They've got muck; we've got rakes. TPM Muckraker
As in its past stories on the scandal, the Post's latest report relied in large part on anonymous people "familiar with documents and interviews gathered by federal investigators."
A rundown of the big news in the piece:
1. The Governor Knew About The Gifts
The governor was aware of Williams' generosity towards his family during the same period of time that he and his wife took steps to help Williams' company, a struggling dietary supplements company named Star Scientific. Bob McDonnell and his representatives have suggested that Maureen McDonnell kept the governor in the dark about the extent of Williams' gifts.
From the Post:
The governor could not have been influenced to improperly help the Star Scientific executive, [attorneys for the governor and first lady] asserted, based on gifts he didn't know about at the time. The couple's attorneys told prosecutors that Maureen McDonnell worked to hide Williams's gifts because she feared her husband's disapproval, the people said.
2. There Were More Gifts
More than $150,000 in gifts and payments from Williams to the McDonnells has been made public since the scandal first made news earlier this year. The Post has added a few more items to the inventory.
First, Williams paid for Bob and Maureen McDonnell to fly up and stay on Cape Cod over Labor Day weekend last year. Williams and his wife joined the McDonnells that weekend, as did Johns Hopkins University doctor Paul Ladenson, who has served as a consultant to Star Scientific. Williams also paid more than $7,000 in golf outings and equipment for McDonnell, his twin college-aged sons, and members of his staff. Finally, at a September 2011 fundraiser in Richmond, Va. for the American Cancer Society, Williams put in the winning bid, $15,000, to give Maureen McDonnell a weekend in New York and a tour of the fashion district with the designer designer Alex Garfield. Garfield told the Post that Maureen McDonnell had not claimed her prize.
3. Williams Was Expensing Gifts
According to sources who spoke with the Post, Williams was reimbursed by Star Scientific for many of the gifts he gave the McDonnells, "a sign that he viewed the gifts as a business expense that would pay dividends to the company." Star Scientific has told investigators that it was not aware, at first, that Williams was using company money to pay for the gifts.

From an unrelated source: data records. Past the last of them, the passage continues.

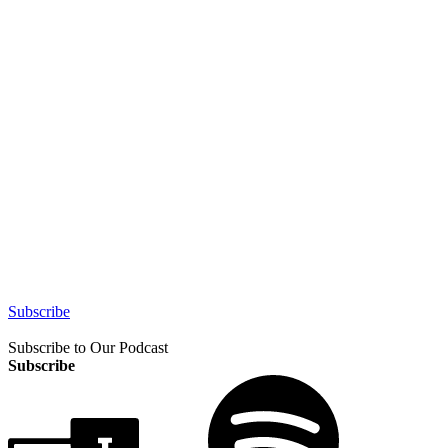
Subscribe
Subscribe to Our Podcast
Subscribe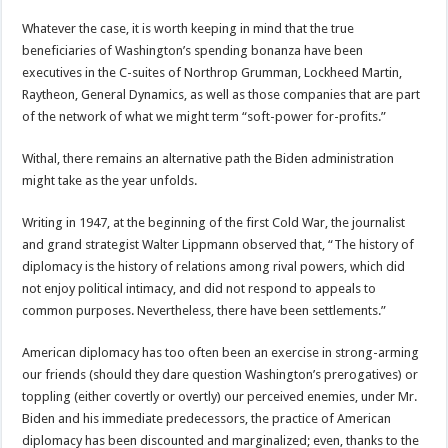
Whatever the case, it is worth keeping in mind that the true
beneficiaries of Washington’s spending bonanza have been
executives in the C-suites of Northrop Grumman, Lockheed Martin,
Raytheon, General Dynamics, as well as those companies that are part
of the network of what we might term “soft-power for-profits.”
Withal, there remains an alternative path the Biden administration
might take as the year unfolds.
Writing in 1947, at the beginning of the first Cold War, the journalist
and grand strategist Walter Lippmann observed that, “The history of
diplomacy is the history of relations among rival powers, which did
not enjoy political intimacy, and did not respond to appeals to
common purposes. Nevertheless, there have been settlements.”
American diplomacy has too often been an exercise in strong-arming
our friends (should they dare question Washington’s prerogatives) or
toppling (either covertly or overtly) our perceived enemies, under Mr.
Biden and his immediate predecessors, the practice of American
diplomacy has been discounted and marginalized; even, thanks to the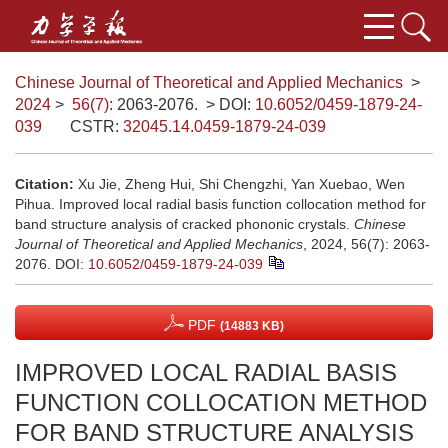
Chinese Journal of Theoretical and Applied Mechanics
>
2024
>
56(7)
: 2063-2076.
> DOI:
10.6052/0459-1879-24-
039
CSTR:
32045.14.0459-1879-24-039
Citation:
Xu Jie, Zheng Hui, Shi Chengzhi, Yan Xuebao, Wen
Pihua. Improved local radial basis function collocation method for
band structure analysis of cracked phononic crystals.
Chinese
Journal of Theoretical and Applied Mechanics
, 2024, 56(7): 2063-
2076.
DOI:
10.6052/0459-1879-24-039
PDF
(14883 KB)
IMPROVED LOCAL RADIAL BASIS
FUNCTION COLLOCATION METHOD
FOR BAND STRUCTURE ANALYSIS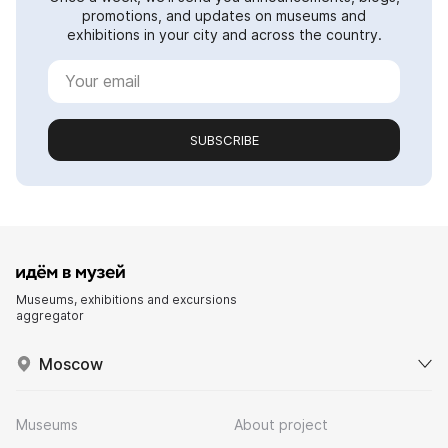
promotions, and updates on museums and
exhibitions in your city and across the country.
SUBSCRIBE
Museums, exhibitions and excursions
aggregator
Moscow
Museums
About project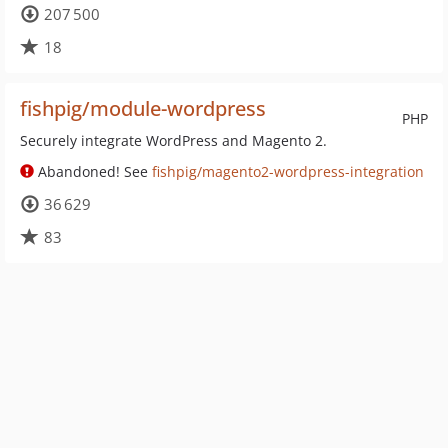
207 500
18
fishpig/module-wordpress
PHP
Securely integrate WordPress and Magento 2.
Abandoned! See
fishpig/magento2-wordpress-integration
36 629
83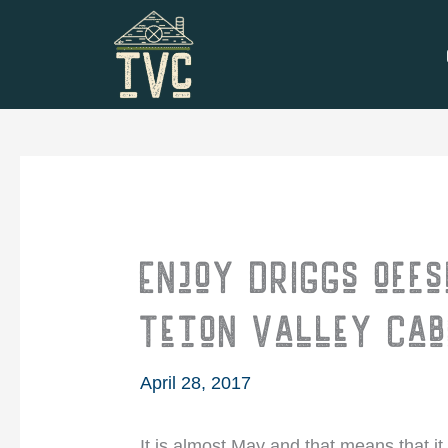
Skip
to
content
Enjoy Driggs offs
Teton Valley Cab
April 28, 2017
It is almost May and that means that it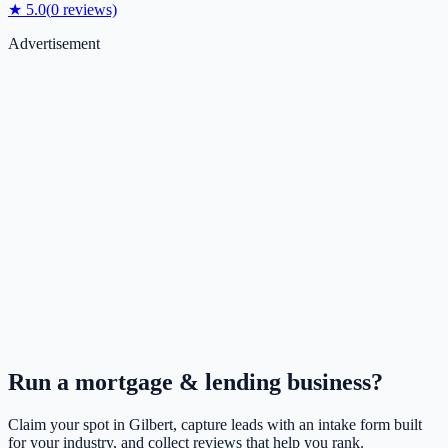
★
5.0
(
0
reviews)
Advertisement
Run a
mortgage & lending
business?
Claim your spot in
Gilbert
, capture leads with an intake form built
for your industry, and collect reviews that help you rank.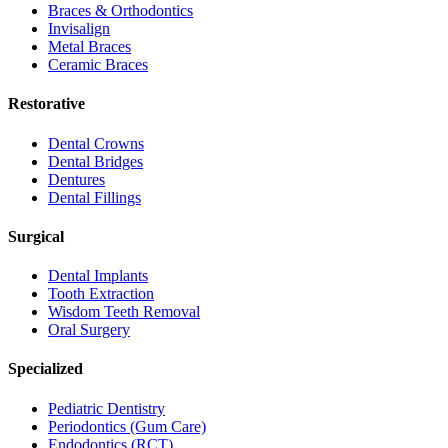
Braces & Orthodontics
Invisalign
Metal Braces
Ceramic Braces
Restorative
Dental Crowns
Dental Bridges
Dentures
Dental Fillings
Surgical
Dental Implants
Tooth Extraction
Wisdom Teeth Removal
Oral Surgery
Specialized
Pediatric Dentistry
Periodontics (Gum Care)
Endodontics (RCT)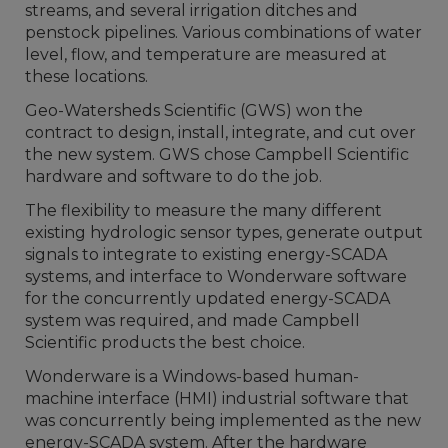
streams, and several irrigation ditches and
penstock pipelines. Various combinations of water
level, flow, and temperature are measured at
these locations.
Geo-Watersheds Scientific (GWS) won the
contract to design, install, integrate, and cut over
the new system. GWS chose Campbell Scientific
hardware and software to do the job.
The flexibility to measure the many different
existing hydrologic sensor types, generate output
signals to integrate to existing energy-SCADA
systems, and interface to Wonderware software
for the concurrently updated energy-SCADA
system was required, and made Campbell
Scientific products the best choice.
Wonderware is a Windows-based human-
machine interface (HMI) industrial software that
was concurrently being implemented as the new
energy-SCADA system. After the hardware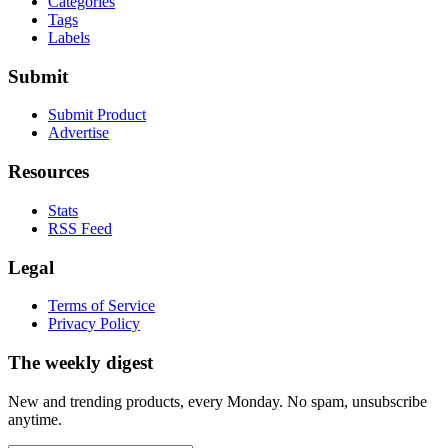
Categories
Tags
Labels
Submit
Submit Product
Advertise
Resources
Stats
RSS Feed
Legal
Terms of Service
Privacy Policy
The weekly digest
New and trending products, every Monday. No spam, unsubscribe
anytime.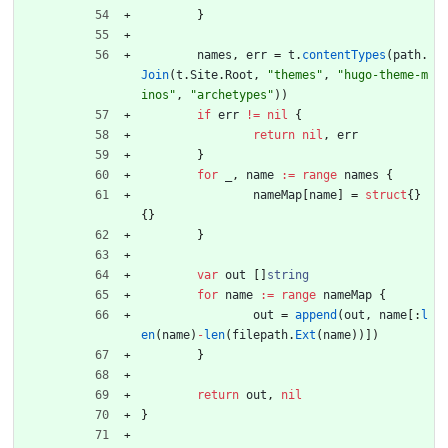
}
names
,
err
=
t
.
contentTypes
(
path
.
Join
(
t
.
Site
.
Root
,
"themes"
,
"hugo-theme-m
inos"
,
"archetypes"
)
)
if
err
!=
nil
{
return
nil
,
err
}
for
_
,
name
:=
range
names
{
nameMap
[
name
]
=
struct
{
}
{
}
}
var
out
[
]
string
for
name
:=
range
nameMap
{
out
=
append
(
out
,
name
[
:
l
en
(
name
)
-
len
(
filepath
.
Ext
(
name
)
)
]
)
}
return
out
,
nil
}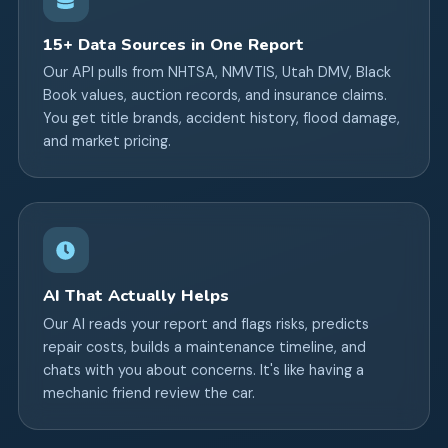
15+ Data Sources in One Report
Our API pulls from NHTSA, NMVTIS, Utah DMV, Black
Book values, auction records, and insurance claims.
You get title brands, accident history, flood damage,
and market pricing.
AI That Actually Helps
Our AI reads your report and flags risks, predicts
repair costs, builds a maintenance timeline, and
chats with you about concerns. It's like having a
mechanic friend review the car.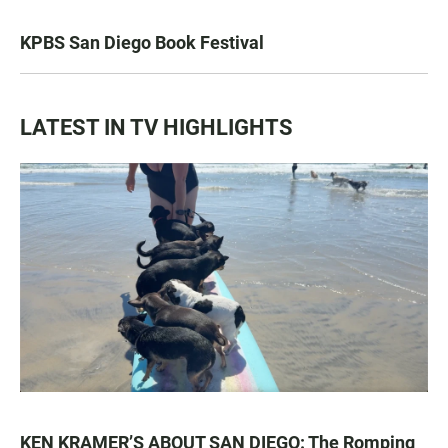
KPBS San Diego Book Festival
LATEST IN TV HIGHLIGHTS
KEN KRAMER’S ABOUT SAN DIEGO: The Romping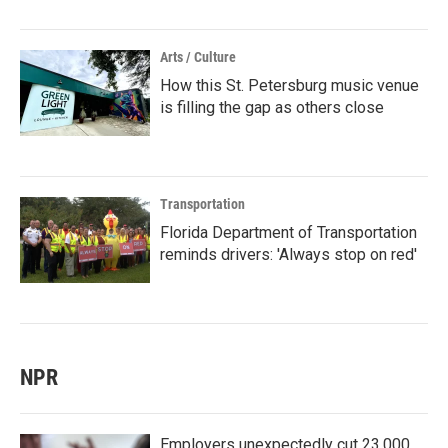
Arts / Culture
How this St. Petersburg music venue
is filling the gap as others close
Transportation
Florida Department of Transportation
reminds drivers: 'Always stop on red'
NPR
Employers unexpectedly cut 23,000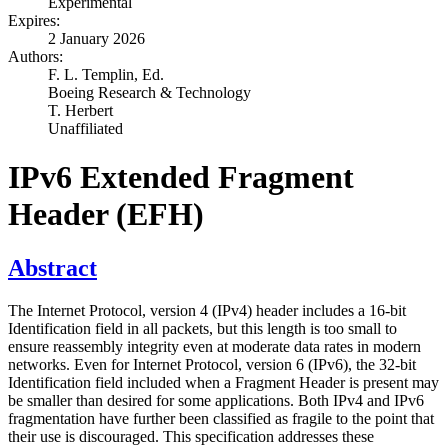
Experimental
Expires:
2 January 2026
Authors:
F. L. Templin,
Ed.
Boeing Research & Technology
T. Herbert
Unaffiliated
IPv6 Extended Fragment
Header (EFH)
Abstract
The Internet Protocol, version 4 (IPv4) header includes a 16-bit
Identification field in all packets, but this length is too small to
ensure reassembly integrity even at moderate data rates in modern
networks. Even for Internet Protocol, version 6 (IPv6), the 32-bit
Identification field included when a Fragment Header is present may
be smaller than desired for some applications. Both IPv4 and IPv6
fragmentation have further been classified as fragile to the point that
their use is discouraged. This specification addresses these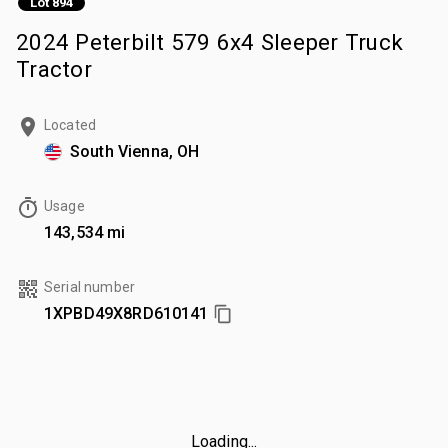
Lot 894
2024 Peterbilt 579 6x4 Sleeper Truck
Tractor
Located
South Vienna, OH
Usage
143,534 mi
Serial number
1XPBD49X8RD610141
Loading...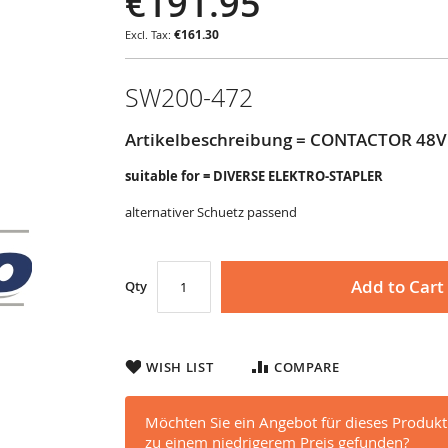
€191.95
€161.30
SW200-472
Artikelbeschreibung = CONTACTOR 48V 
suitable for = DIVERSE ELEKTRO-STAPLER
alternativer Schuetz passend
Add to Cart
Qty
WISH LIST
COMPARE
Möchten Sie ein Angebot für dieses Produkt
zu einem niedrigerem Preis gefunden?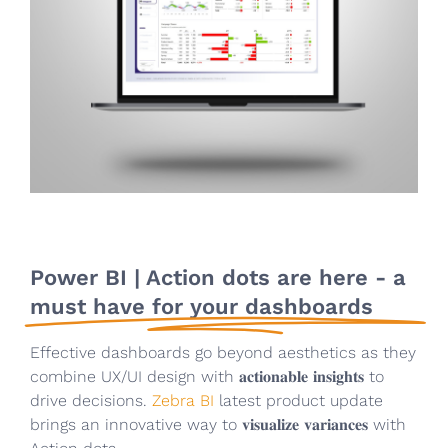
Power BI | Action dots are here - a
must have for your dashboards
Effective dashboards go beyond aesthetics as they
combine UX/UI design with 𝐚𝐜𝐭𝐢𝐨𝐧𝐚𝐛𝐥𝐞 𝐢𝐧𝐬𝐢𝐠𝐡𝐭𝐬 to
drive decisions.
Zebra BI
latest product update
brings an innovative way to 𝐯𝐢𝐬𝐮𝐚𝐥𝐢𝐳𝐞 𝐯𝐚𝐫𝐢𝐚𝐧𝐜𝐞𝐬 with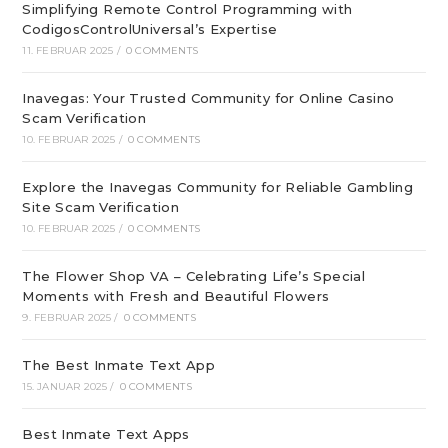
Simplifying Remote Control Programming with
CodigosControlUniversal’s Expertise
11. FEBRUAR 2025
/
0 COMMENTS
Inavegas: Your Trusted Community for Online Casino
Scam Verification
10. FEBRUAR 2025
/
0 COMMENTS
Explore the Inavegas Community for Reliable Gambling
Site Scam Verification
10. FEBRUAR 2025
/
0 COMMENTS
The Flower Shop VA – Celebrating Life’s Special
Moments with Fresh and Beautiful Flowers
9. FEBRUAR 2025
/
0 COMMENTS
The Best Inmate Text App
15. JANUAR 2025
/
0 COMMENTS
Best Inmate Text Apps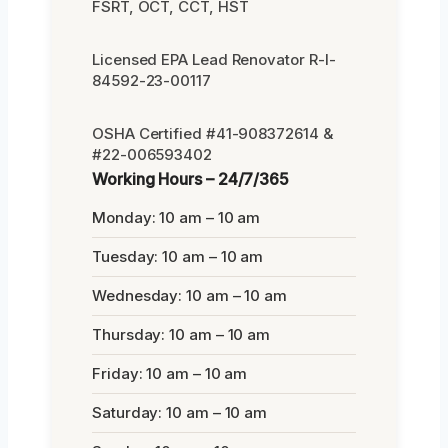
FSRT, OCT, CCT, HST
Licensed EPA Lead Renovator R-I-
84592-23-00117
OSHA Certified #41-908372614 &
#22-006593402
Working Hours – 24/7/365
Monday: 10 am – 10 am
Tuesday: 10 am – 10 am
Wednesday: 10 am – 10 am
Thursday: 10 am – 10 am
Friday: 10 am – 10 am
Saturday: 10 am – 10 am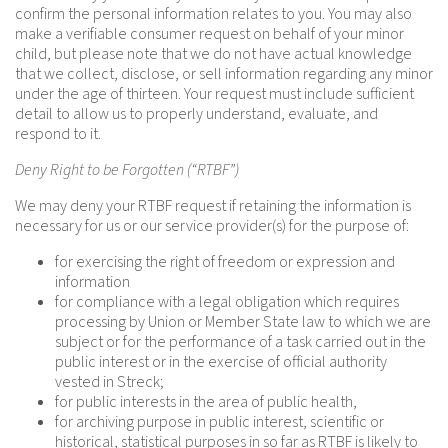
confirm the personal information relates to you. You may also
make a verifiable consumer request on behalf of your minor
child, but please note that we do not have actual knowledge
that we collect, disclose, or sell information regarding any minor
under the age of thirteen. Your request must include sufficient
detail to allow us to properly understand, evaluate, and
respond to it.
Deny Right to be Forgotten (“RTBF”)
We may deny your RTBF request if retaining the information is
necessary for us or our service provider(s) for the purpose of:
for exercising the right of freedom or expression and
information
for compliance with a legal obligation which requires
processing by Union or Member State law to which we are
subject or for the performance of a task carried out in the
public interest or in the exercise of official authority
vested in Streck;
for public interests in the area of public health,
for archiving purpose in public interest, scientific or
historical, statistical purposes in so far as RTBF is likely to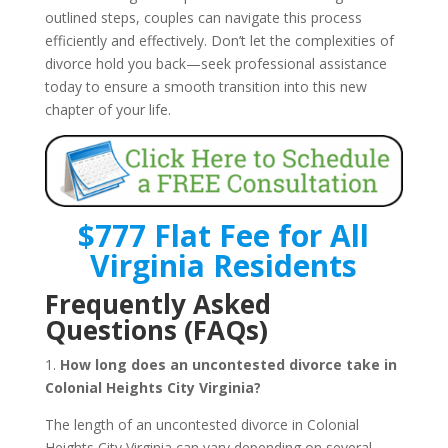
outlined steps, couples can navigate this process
efficiently and effectively. Don’t let the complexities of
divorce hold you back—seek professional assistance
today to ensure a smooth transition into this new
chapter of your life.
$777 Flat Fee for All
Virginia Residents
Frequently Asked
Questions (FAQs)
1.
How long does an uncontested divorce take in
Colonial Heights City Virginia?
The length of an uncontested divorce in Colonial
Heights City Virginia can vary depending on several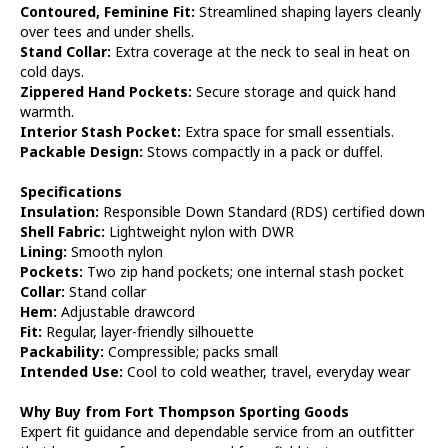
Contoured, Feminine Fit:
Streamlined shaping layers cleanly
over tees and under shells.
Stand Collar:
Extra coverage at the neck to seal in heat on
cold days.
Zippered Hand Pockets:
Secure storage and quick hand
warmth.
Interior Stash Pocket:
Extra space for small essentials.
Packable Design:
Stows compactly in a pack or duffel.
Specifications
Insulation:
Responsible Down Standard (RDS) certified down
Shell Fabric:
Lightweight nylon with DWR
Lining:
Smooth nylon
Pockets:
Two zip hand pockets; one internal stash pocket
Collar:
Stand collar
Hem:
Adjustable drawcord
Fit:
Regular, layer-friendly silhouette
Packability:
Compressible; packs small
Intended Use:
Cool to cold weather, travel, everyday wear
Why Buy from Fort Thompson Sporting Goods
Expert fit guidance and dependable service from an outfitter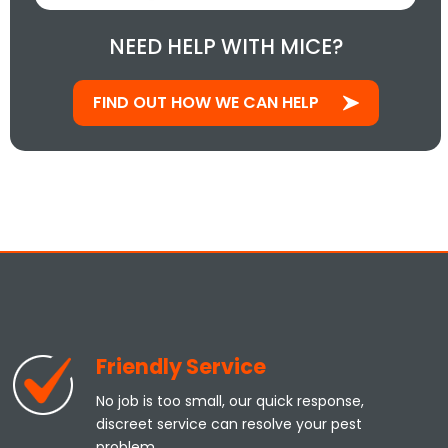
NEED HELP WITH MICE?
FIND OUT HOW WE CAN HELP
Friendly Service
No job is too small, our quick response,
discreet service can resolve your pest
problem.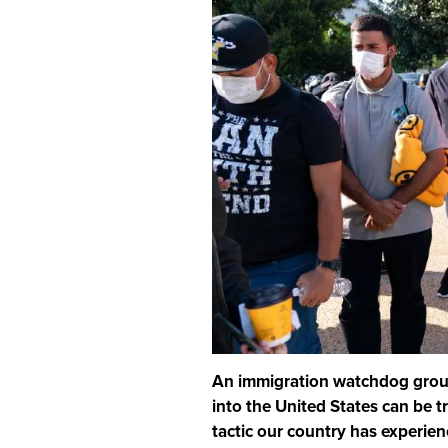
An immigration watchdog group 
into the United States can be tr
tactic our country has experien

It's worth noting here that McDonnell has for weeks been referring to his friendship with Williams in the past tense, and his team has begun actively attacking the businessman.
"It is important for citizens to take much of what Mr. Williams says with a grain of salt," Rich Galen, McDonnell's private spokesperson, told the Post.
4. Investigation Has Hit Delays
The timing for filing any charges in the probe is being complicated by Virginia's looming Election Day. Prosecutors do not want the perception that their work influences the results of the gubernatorial contest between Virginia Attorney General Ken Cuccinelli (R) and former Democratic National Committee chairman Terry McAuliffe. From the Post:
What had been an unusually fast-paced investigation has hit some delays as prosecutors consider the evidence, including the governor's account and new information, several people familiar with the probe say.